Le tribunal de grande instance de Kinshasa/Kinkole a rendu son verdict ce vendredi 3 avril 2026 dans l’affaire impliquant le docteur David Balanganayi. Il a été condamné à deux mois de servitude pénale, assortis d’un sursis d’une durée d’un an. Cette décision lui permet d’éviter la détention, tout en restant sous la menace d’une exécution de la peine en cas de récidive durant la période probatoire.

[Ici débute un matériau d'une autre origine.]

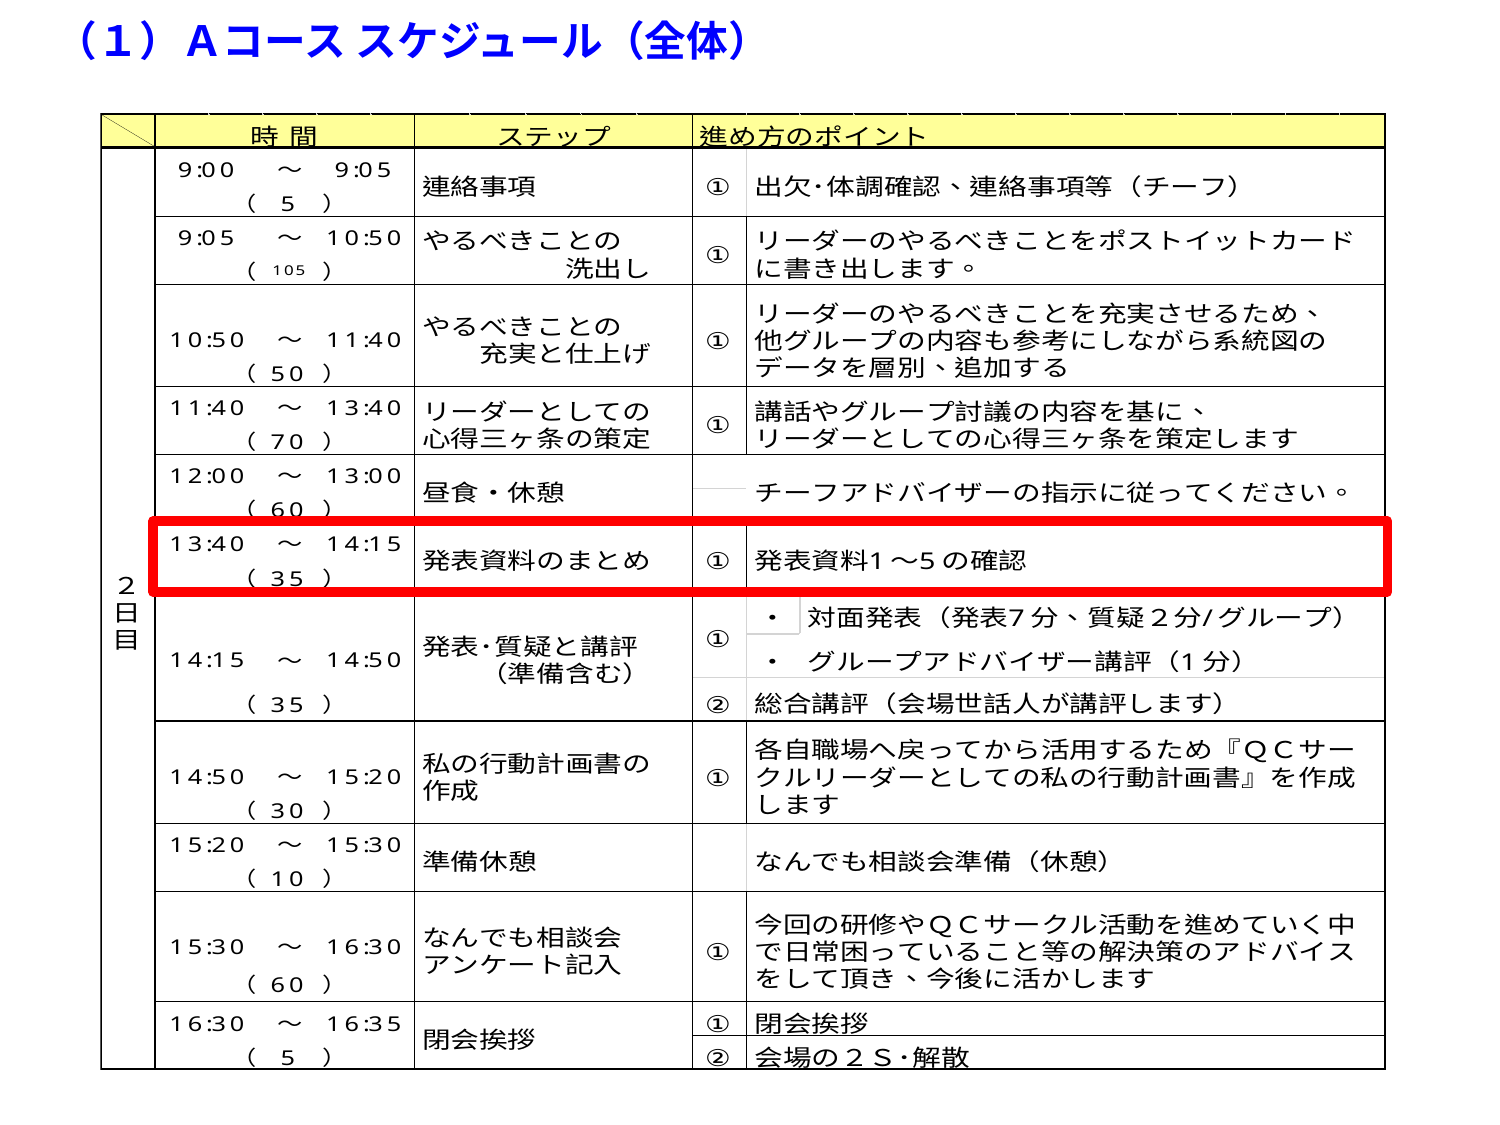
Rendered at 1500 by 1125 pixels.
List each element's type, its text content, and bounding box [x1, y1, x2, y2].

text_box （１）Ａコース スケジュール（全体） [41, 7, 1022, 73]
picture [100, 113, 1388, 1071]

Dans sa décision, le tribunal a écarté les chefs d’accusation de torture ainsi que de publication de la commission d’une infraction, les jugeant non fondés en fait comme en droit. Toutefois, il a requalifié les faits initialement poursuivis comme coups et blessures aggravés en coups et blessures simples, infraction finalement retenue contre le prévenu.
Sur le plan civil, la République démocratique du Congo, mise en cause en tant que civilement responsable, a été condamnée à indemniser les parties civiles. Ainsi, Kidimba Kongolo Jean recevra 2 500 000 francs congolais, tandis que Moya Dorcas percevra 3 500 000 francs congolais.
Très suivie par l’opinion publique, cette affaire trouve ainsi son épilogue après avoir suscité une vive polémique à Kinshasa. À l’origine, une vidéo devenue virale montrait le médecin en train de frapper une patiente, provoquant une onde d’indignation sur les réseaux sociaux. La Première dame, Denise Nyakeru, avait notamment dénoncé ces faits.
Lors de son audition, le prévenu avait expliqué avoir agi dans le cadre d’une contrainte visant à faire accepter les soins à la patiente, affirmant que son intention était de lui sauver la vie.